Another example of the key importance of well-designed control groups can be seen in recent studies that have described length of time playing football as a risk factor for cognitive decline in retired athletes. Stamm et al. showed that a group of athletes who began playing football before the age of 12 performed worse on neuropsychological tests (Stamm et al. 2015). This finding makes intuitive sense, but 16 % of the before-12 group had a previous diagnosis of learning disability compared to 0 % of the athletes who began playing after age 12, thus confounding LD history with the length-of-play grouping. Neurodevelopmental conditions like learning disabilities and attention deficit-hyperactivity disorder significantly affect cognitive and emotional development across the lifespan and must be considered for retired athletes as well (Moss et al. 2000; Putukian et al. 2011). Indeed, a more recent study by Solomon et al. utilizing more robust statistical procedures and addressing some of these sample concerns was unable to replicate these findings. They found no neurological, neuroradiological, or neuropsychological associations with exposure to football earlier in life (Solomon et al. 2016). Taken together, this highlights the need to incorporate demographics and comorbid medical conditions (i.e., neurodevelopmental disorders, previous psychiatric conditions, etc.) when attributing causality of clinicopathological outcomes in repetitive brain trauma research.

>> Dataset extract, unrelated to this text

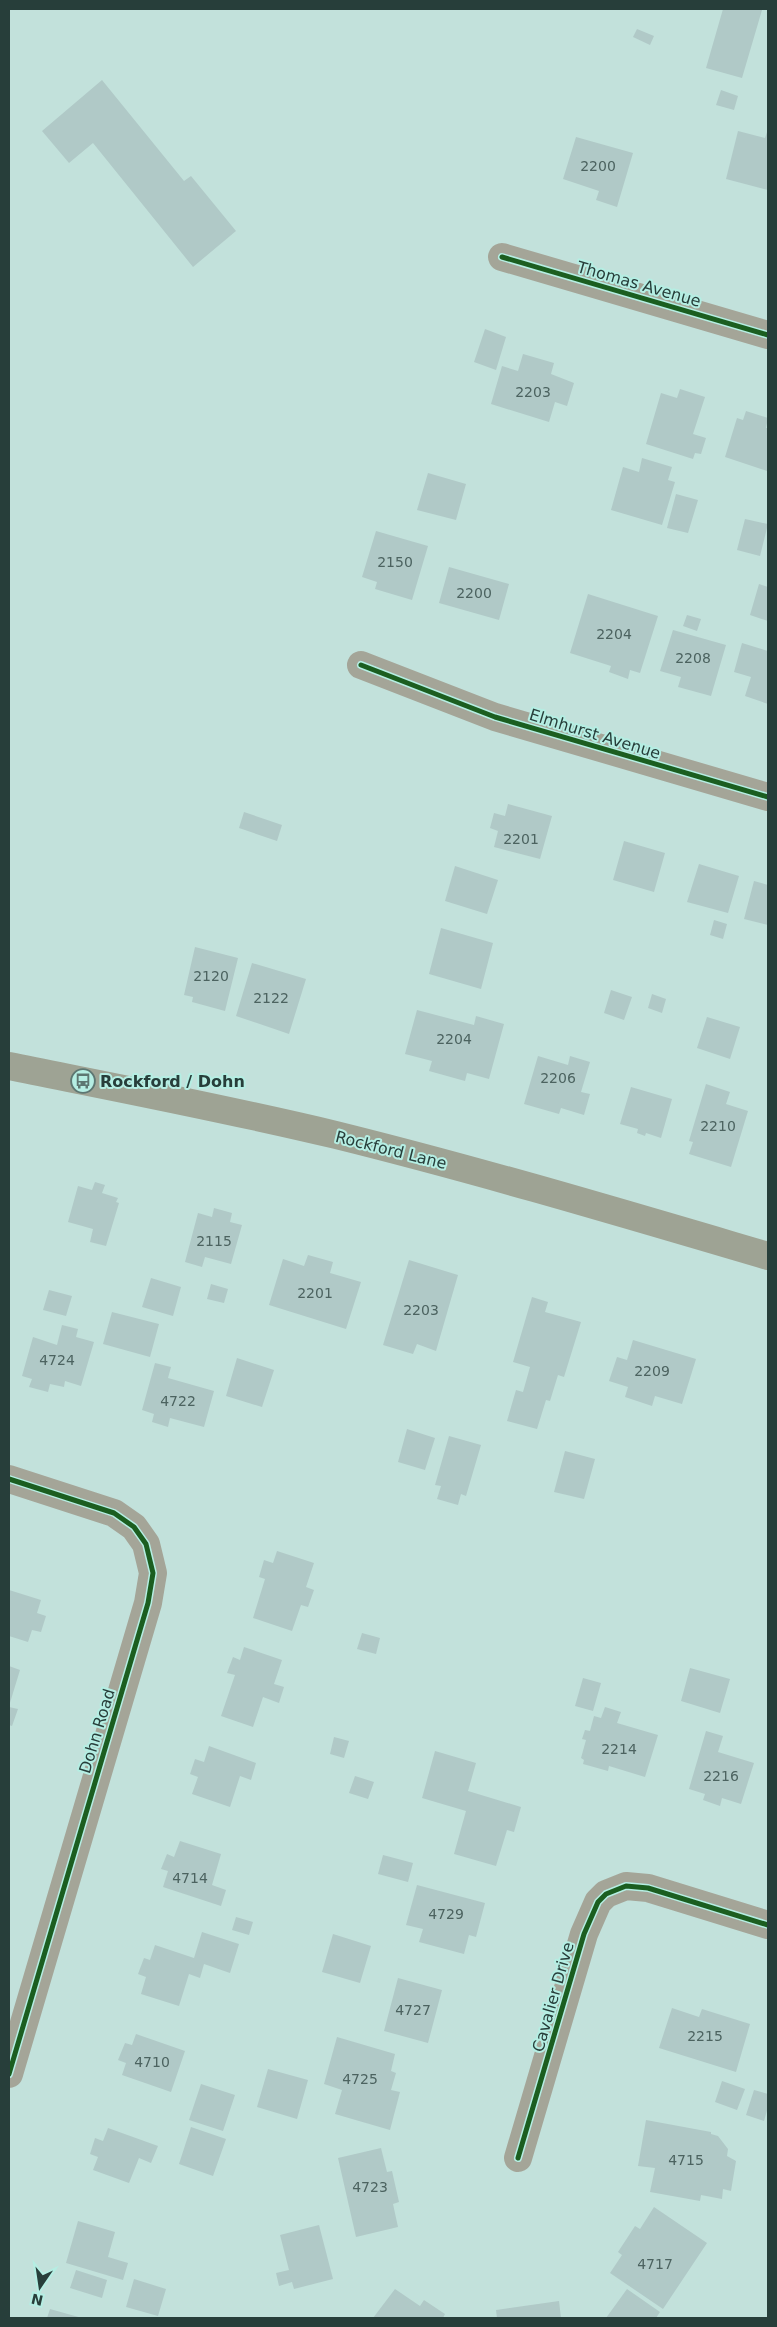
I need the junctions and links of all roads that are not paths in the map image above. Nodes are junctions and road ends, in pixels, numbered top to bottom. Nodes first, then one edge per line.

Clinicians working with individuals exposed to repetitive brain trauma are tasked with the daunting responsibility of consolidating as much relevant information as possible pertaining to the brain that has been injured. The focus of this review is on retired professional athletes, but concerns about CTE are present in younger athletes as well (Mez et al. 2016); some of the findings described here may have relevance to them. Regardless of athlete age, evaluating premorbid neurobehavioral functioning is essential to understanding individual-specific change over time and which factors may modify these changes the most. Importantly, attribution of pathological burden and symptom expression needs to be considered in a broad biopsychosocial explanatory framework that incorporates these factors in the causal model instead of focusing only on a history of repetitive brain trauma as the sole causative factor in the development or degree of CTE symptoms.